Several scholars whose work I have discussed advance arguments closely parallel to Dolar’s regarding the historicity of paranoia. For both David Trotter and Eric Santner, the modern emergence of paranoia proceeds from the drastic reordering of social structures and accompanying shifts in mechanisms of according and transmitting authority and legitimacy. In Santner’s analysis, both Schreber’s and Freud’s accounts of paranoia dramatize “a fundamental impasse in [the subject’s] capacity to metabolize [the] performative magic [of symbolic investiture], to be inducted into the normative space opened up by it” (206). Santner reads both Schreber’s Memoirs of my Nervous Illness and Freud’s case study on Schreber as responses to a “crisis of symbolic investiture” in

200 which the “social acts . . . whereby an individual is endowed with a new social status and a role within a shared linguistic universe” (Santner, “States” 205) cease to function effectively in the face of “a kind of uncanny surplus of power and influence secreted by

[the sites and resources of symbolic legitimation]” (61). In Trotter’s account, “[p]aranoia is a delusion of magical power” linked to the efforts of “upwardly mobile professional classes [seeking] for their expertise . . . the status of a ‘magical power’: a status previously or otherwise afforded to qualities such as wealth or warlike valor” (7-8).

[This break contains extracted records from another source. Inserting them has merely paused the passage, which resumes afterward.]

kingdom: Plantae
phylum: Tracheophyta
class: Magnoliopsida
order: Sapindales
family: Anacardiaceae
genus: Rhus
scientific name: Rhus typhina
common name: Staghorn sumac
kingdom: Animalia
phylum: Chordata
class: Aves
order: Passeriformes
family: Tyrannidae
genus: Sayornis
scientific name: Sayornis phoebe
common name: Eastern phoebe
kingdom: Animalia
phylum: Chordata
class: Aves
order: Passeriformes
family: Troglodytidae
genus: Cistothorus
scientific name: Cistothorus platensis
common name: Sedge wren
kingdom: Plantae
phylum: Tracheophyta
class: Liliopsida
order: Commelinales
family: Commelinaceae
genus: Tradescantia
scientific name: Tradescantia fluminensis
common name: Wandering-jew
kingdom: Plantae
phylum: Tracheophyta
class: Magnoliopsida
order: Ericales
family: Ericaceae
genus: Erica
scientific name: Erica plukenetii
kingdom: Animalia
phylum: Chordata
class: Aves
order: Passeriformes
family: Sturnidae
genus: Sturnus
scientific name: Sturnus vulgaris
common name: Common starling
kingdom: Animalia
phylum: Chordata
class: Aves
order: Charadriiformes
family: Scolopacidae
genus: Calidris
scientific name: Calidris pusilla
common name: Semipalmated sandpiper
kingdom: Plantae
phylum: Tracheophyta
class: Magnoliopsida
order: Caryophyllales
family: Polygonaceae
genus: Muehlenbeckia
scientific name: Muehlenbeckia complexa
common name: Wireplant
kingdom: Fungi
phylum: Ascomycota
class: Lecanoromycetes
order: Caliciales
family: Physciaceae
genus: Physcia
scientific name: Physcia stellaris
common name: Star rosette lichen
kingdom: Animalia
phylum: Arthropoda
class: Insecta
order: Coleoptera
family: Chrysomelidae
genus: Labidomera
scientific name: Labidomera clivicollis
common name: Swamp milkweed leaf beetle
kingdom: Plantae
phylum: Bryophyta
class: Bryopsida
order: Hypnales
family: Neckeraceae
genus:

These accounts suggest that paranoia comes to occupy a crucial place in the modern social imaginary in that it comprises a deliriously systematic response to the enigma presented by a regime of authority which has divested itself of the mystique by which it elicited effective consent. Just as, for Dolar, the uncanny comes into its own (in literature and beyond) when it loses its designated space in the sacred and becomes untethered from ordered systems of taboo and prohibition, the characteristically modern attempt to render social relations transparent produces the uncanny as an inevitable remainder. The paranoid elaboration of fantastic regimes of surveillance, persecution, and bodily invasion emerge as “substitute formations” giving form to this remainder and covering over its traumatic implications. The machines we have observed proliferating in the modern paranoid repertoire participate in the production of the broader crisis of authority in the invasive heteronomy they threaten as they simultaneously extend and decenter the subject’s mastery. For the same reason, they serve notably in the production of the “delusional metaphors” that furnish imaginary solutions to the traumatic impact of what Adriana Bergero calls the “profound identitary dislocations” (5) occasioned by modernization in Argentina: “Modernity . . . altered so many patterns of daily life that it

201 gave rise to perplexity, hilarity, and pain, but above all to excess: an excess of social interaction, uncontainable by traditional frames and boundaries” (Bergero 7). In the midst of a period of industrialization, vertiginous expansion of the mass media, and the drastic and wide-ranging shifts in structures of cultural authority and regimes of literary prestige these developments entailed, Bioy Casares places the drama of paranoid spectatorship at the center of an ironic revision of Latin American culture’s “master plot of futurity.”